• _TEXTE FOURNI_

○ ○ ○

À l’heure où certains festivals font le choix de réduire leur programmation, PHotoESPAÑA voit les choses en grand et célèbre ses 25 années d’existence à travers 120 expositions où les femmes, la photographie espagnole et le documentaire sont à l’honneur. En voici un tour d’horizon.
Claude Bussac, cheffe d’orchestre du festival depuis 2006, tenait à ouvrir cette édition anniversaire sur une page d’histoire, en mettant en avant les grands noms de la photographie. Sur son invitation, les commissaires Vicent Todolí et Sandra Guimarães ont retracé l’histoire de la photographie documentaire depuis les années 1930, à partir des trésors de la collection de la Fundació Per Amor a l’Art. Un panorama didactique à découvrir à travers les expositions du cycle Sculpting Realities.
L’histoire s’écrit aussi au féminin et PHotoESPAÑA rend hommage au travail documentaire des photographes Kati Horna et Margaret Michaelis, témoins uniques de la guerre civile espagnole ainsi qu’à Germaine Krull qui a livré une rare chronique du voyage, souvent impitoyable, que constituait l’exil de la France de Vichy vers l’Amérique.
Hommage également à l’italien Paolo Gasparini qui pendant plus de soixante ans a pris le pouls de l’Amérique latine. La brillante rétrospective qui lui est consacrée à la Fondation MAPFRE sous le commissariat éclairant de María Willis retrace son œuvre de manière géographique plutôt que chronologique.
Public Photography: The Sixties, la très belle exposition pensée par l’historien Horacio Fernández, propose quant à elle de mettre en avant un vecteur majeur de diffusion de la photographie : l’édition. En se concentrant sur la période mouvementée des années 1960, il montre comment, bien plus que les murs d’une exposition, les livres et les revues— mais aussi les pochettes de vinyles — ont été des supports d’expression essentiels pour la photographie, qu’elle soit documentaire ou artistique.
Localisée dans l’imposant Palais de Cibeles, The Sixties jouxte l’exposition Hybrids: Forging New Realities as Counter-Narrative, où la part belle est donnée aux nouvelles voies de la création contemporaine qui dépassent les limites traditionnelles du médium, adoptant une approche plus plasticienne et multidisciplinaire.
À la Casa Árabe, l’exposition In Light or Shadow of What Was and Still Is, consacrée à la photographie libanaise d’aujourd’hui, présente le travail de douze photographes évoquant l’histoire récente du Liban à travers leur expérience personnelle et collective. Une expérience marquée par de nombreux traumatismes, parmi lesquels l’explosion du port de Beyrouth dont Myriam Boulos évoque les conséquences avec poésie à travers sa série Tell the trees to smile, mais aussi par un manque cruel de liberté, particulièrement ressenti par la jeunesse queer du Liban qu’Omar Gabriel a choisi de photographier dans la sécurité de l’intimité. La démarche plus conceptuelle de Betty Ketchedjian qui immortalise des piles d’assiettes prêtes à tomber d’une table exprime quant à elle la sensation d’impuissance face aux incertitudes du destin.
PHotoESPAÑA célèbre enfin la photographie espagnole à travers plusieurs expositions monographiques, consacrées notamment à Francesc Català-Roca, Javier Campano, Juan Baraja, Aleix Plademunt, Ana Palacios, Estela de Castro, Ana Nance et Marta Sou. Un axe de la programmation qui nous réserve quelques belles surprises comme les doubles expositions oniriques d’Alberto García-Alix réalisées à partir d’œuvres du Prado et, surtout, la splendide retrospective dédiée à l’œuvre de Carlos Pérez Siquier dont le travail impressionne par sa grande diversité. Que ce soit les reportages à La Chanca, les détails abstraits de murs peints, les photographies de plagistes à la Martin Parr — dix ans avant Martin Parr — ou encore les images, plus poétiques de sa série La Briseña, Pérez Siquier passe d’un registre à l’autre avec brio, livrant un portfolio d’une étonnante richesse.

○ ○ ○

• _TÂCHES À RÉALISER_
1. Dans le texte sur PHotoESPAÑA, relevez tous les photographes énumérés après les mots « consacrées notamment à ».
2. Reproduisez le passage du texte sur PHotoESPAÑA qui commence à « Public Photography: The » et se termine par « plasticienne et multidisciplinaire. » inclus.

○ ○ ○

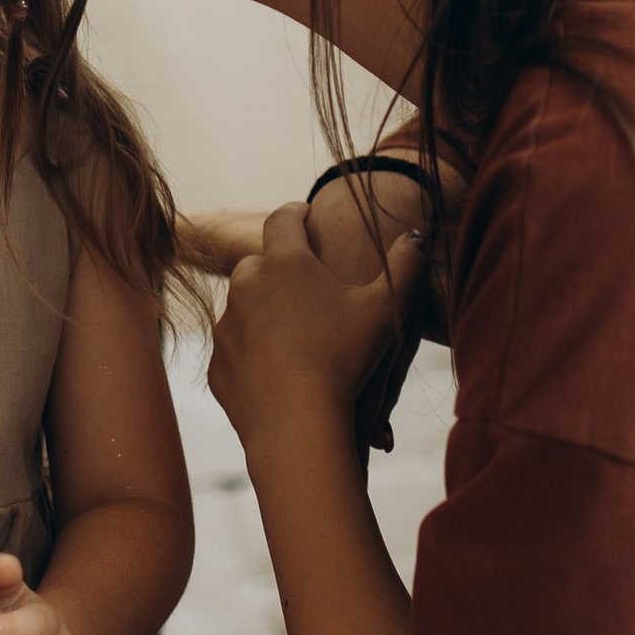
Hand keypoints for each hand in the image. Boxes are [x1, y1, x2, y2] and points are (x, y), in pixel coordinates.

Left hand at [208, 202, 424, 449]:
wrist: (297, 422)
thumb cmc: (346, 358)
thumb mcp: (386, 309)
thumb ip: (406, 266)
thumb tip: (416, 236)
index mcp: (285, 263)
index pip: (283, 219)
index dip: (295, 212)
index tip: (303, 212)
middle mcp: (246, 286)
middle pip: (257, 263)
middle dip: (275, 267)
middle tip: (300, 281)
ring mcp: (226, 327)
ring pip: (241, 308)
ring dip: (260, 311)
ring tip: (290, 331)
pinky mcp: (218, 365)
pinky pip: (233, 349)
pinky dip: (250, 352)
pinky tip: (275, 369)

○ ○ ○

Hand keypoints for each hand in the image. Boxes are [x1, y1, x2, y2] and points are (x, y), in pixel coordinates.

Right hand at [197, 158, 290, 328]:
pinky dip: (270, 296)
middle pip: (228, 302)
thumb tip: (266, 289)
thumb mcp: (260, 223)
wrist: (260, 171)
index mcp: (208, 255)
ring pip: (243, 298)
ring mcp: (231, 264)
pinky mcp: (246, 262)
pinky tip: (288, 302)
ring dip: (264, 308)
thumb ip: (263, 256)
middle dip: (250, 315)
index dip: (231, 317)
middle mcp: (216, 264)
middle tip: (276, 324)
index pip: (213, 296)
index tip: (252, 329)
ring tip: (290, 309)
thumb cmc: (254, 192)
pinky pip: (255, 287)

○ ○ ○

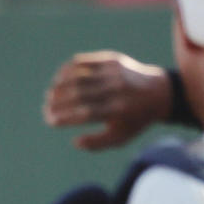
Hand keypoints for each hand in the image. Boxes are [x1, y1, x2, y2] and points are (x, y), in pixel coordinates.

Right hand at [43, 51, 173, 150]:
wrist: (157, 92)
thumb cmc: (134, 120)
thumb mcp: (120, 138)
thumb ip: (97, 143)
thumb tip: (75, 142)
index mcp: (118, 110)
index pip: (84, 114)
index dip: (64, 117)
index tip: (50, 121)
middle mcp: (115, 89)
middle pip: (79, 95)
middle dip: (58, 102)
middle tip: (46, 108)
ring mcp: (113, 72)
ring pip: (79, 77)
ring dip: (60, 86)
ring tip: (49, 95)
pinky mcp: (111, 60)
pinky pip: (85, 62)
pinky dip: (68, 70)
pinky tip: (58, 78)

○ ○ ○

• _SOLUTIONS DES TÂCHES_
1. Francesc Català-Roca, Javier Campano, Juan Baraja, Aleix Plademunt, Ana Palacios, Estela de Castro, Ana Nance, Marta Sou

2.
Public Photography: The Sixties, la très belle exposition pensée par l’historien Horacio Fernández, propose quant à elle de mettre en avant un vecteur majeur de diffusion de la photographie : l’édition. En se concentrant sur la période mouvementée des années 1960, il montre comment, bien plus que les murs d’une exposition, les livres et les revues— mais aussi les pochettes de vinyles — ont été des supports d’expression essentiels pour la photographie, qu’elle soit documentaire ou artistique.
Localisée dans l’imposant Palais de Cibeles, The Sixties jouxte l’exposition Hybrids: Forging New Realities as Counter-Narrative, où la part belle est donnée aux nouvelles voies de la création contemporaine qui dépassent les limites traditionnelles du médium, adoptant une approche plus plasticienne et multidisciplinaire.